● Text section:
- - -

# Bank account?



## sallyanne1 (Oct 23, 2006)

Does anyone know anything about online banking? I have just logged on and it is showing that a cheque and direct debit have been taken but the date next to them is the 1st Dec?? Well thats not until monday so have they taken it or is it pending and the funds are still in my account?? I dont want to go drawing money out if its not there


----------



## Roo67 (Feb 12, 2007)

Hiya,

I think the money is still in your acount but will be taken out first thing on monday morning - possibly before anything else can get paid in.


Hope this helps

roo x


----------



## sallyanne1 (Oct 23, 2006)

Thanks roo i rang the bank. Didnt know they were open on a saturday  They said any transactions due on a monday show on the weekend and *have* been taken  Good job that i had the money in to cover it really !

Sally xx


----------



## wouldloveababycat (Mar 21, 2004)

Apparently direct debits they can take whenever they like !!! I said to them well whats the point of asking me for a date then for it to go out if you are going to take it several days early the only way you can guarantee it goes out on the day you want is via a standing order ..


----------



## dakota (Feb 6, 2007)

Sally ~ i got fed up of them taking direct debits any time of the month which is ahy now all bills go from a seperate account   

standing orders  all the way


----------

- - -

● Supplied information:

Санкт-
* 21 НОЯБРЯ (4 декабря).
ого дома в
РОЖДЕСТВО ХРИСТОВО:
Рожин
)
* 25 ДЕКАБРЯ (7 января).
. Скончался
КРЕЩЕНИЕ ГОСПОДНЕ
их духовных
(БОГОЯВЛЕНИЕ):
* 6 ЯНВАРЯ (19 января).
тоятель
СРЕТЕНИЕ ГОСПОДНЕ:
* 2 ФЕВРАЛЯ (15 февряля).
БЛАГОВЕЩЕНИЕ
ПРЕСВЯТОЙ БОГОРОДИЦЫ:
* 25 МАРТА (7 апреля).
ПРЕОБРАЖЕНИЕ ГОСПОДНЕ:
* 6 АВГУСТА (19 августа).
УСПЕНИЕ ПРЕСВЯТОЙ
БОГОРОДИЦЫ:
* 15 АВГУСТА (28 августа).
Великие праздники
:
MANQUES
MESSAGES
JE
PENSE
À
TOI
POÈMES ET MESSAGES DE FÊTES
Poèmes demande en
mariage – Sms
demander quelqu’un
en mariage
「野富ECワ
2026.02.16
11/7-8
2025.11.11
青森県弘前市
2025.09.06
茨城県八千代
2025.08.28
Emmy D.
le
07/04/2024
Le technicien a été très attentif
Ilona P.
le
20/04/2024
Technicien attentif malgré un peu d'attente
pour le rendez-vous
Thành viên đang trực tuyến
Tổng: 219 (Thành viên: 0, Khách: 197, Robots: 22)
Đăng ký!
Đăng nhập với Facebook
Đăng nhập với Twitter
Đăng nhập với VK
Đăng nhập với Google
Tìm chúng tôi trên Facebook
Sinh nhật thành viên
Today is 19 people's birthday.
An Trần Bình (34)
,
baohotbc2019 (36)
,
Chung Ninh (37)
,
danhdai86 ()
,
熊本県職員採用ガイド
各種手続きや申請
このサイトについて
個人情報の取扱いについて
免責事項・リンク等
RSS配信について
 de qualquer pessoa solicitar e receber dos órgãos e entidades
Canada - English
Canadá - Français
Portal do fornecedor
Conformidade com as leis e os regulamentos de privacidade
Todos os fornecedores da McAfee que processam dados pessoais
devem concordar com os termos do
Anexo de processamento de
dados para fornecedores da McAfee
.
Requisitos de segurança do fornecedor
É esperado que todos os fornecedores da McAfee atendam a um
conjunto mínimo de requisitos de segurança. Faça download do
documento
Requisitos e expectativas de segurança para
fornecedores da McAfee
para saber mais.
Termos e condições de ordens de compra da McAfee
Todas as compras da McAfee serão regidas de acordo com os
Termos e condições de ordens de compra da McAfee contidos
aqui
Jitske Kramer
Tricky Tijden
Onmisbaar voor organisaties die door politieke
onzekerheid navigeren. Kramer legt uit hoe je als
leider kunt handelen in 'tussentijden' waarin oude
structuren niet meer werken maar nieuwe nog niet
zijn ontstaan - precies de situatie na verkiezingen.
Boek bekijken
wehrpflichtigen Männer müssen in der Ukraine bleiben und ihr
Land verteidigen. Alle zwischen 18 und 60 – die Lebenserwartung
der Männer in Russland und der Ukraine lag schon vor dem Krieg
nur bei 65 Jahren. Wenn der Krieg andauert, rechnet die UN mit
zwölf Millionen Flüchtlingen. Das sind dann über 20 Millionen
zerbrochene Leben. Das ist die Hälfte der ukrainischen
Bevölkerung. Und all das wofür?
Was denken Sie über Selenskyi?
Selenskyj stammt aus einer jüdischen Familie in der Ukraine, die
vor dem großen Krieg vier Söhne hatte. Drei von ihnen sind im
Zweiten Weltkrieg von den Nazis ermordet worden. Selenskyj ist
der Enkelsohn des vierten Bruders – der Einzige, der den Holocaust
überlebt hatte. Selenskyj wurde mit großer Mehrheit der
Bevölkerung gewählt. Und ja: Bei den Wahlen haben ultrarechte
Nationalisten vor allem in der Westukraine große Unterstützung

- - -

● Assignment:
Reproduce the passage of the online banking thread from "Does anyone know" to "(Feb 12, 2007)".

● Result:
Does anyone know anything about online banking? I have just logged on and it is showing that a cheque and direct debit have been taken but the date next to them is the 1st Dec?? Well thats not until monday so have they taken it or is it pending and the funds are still in my account?? I dont want to go drawing money out if its not there


----------



## Roo67 (Feb 12, 2007)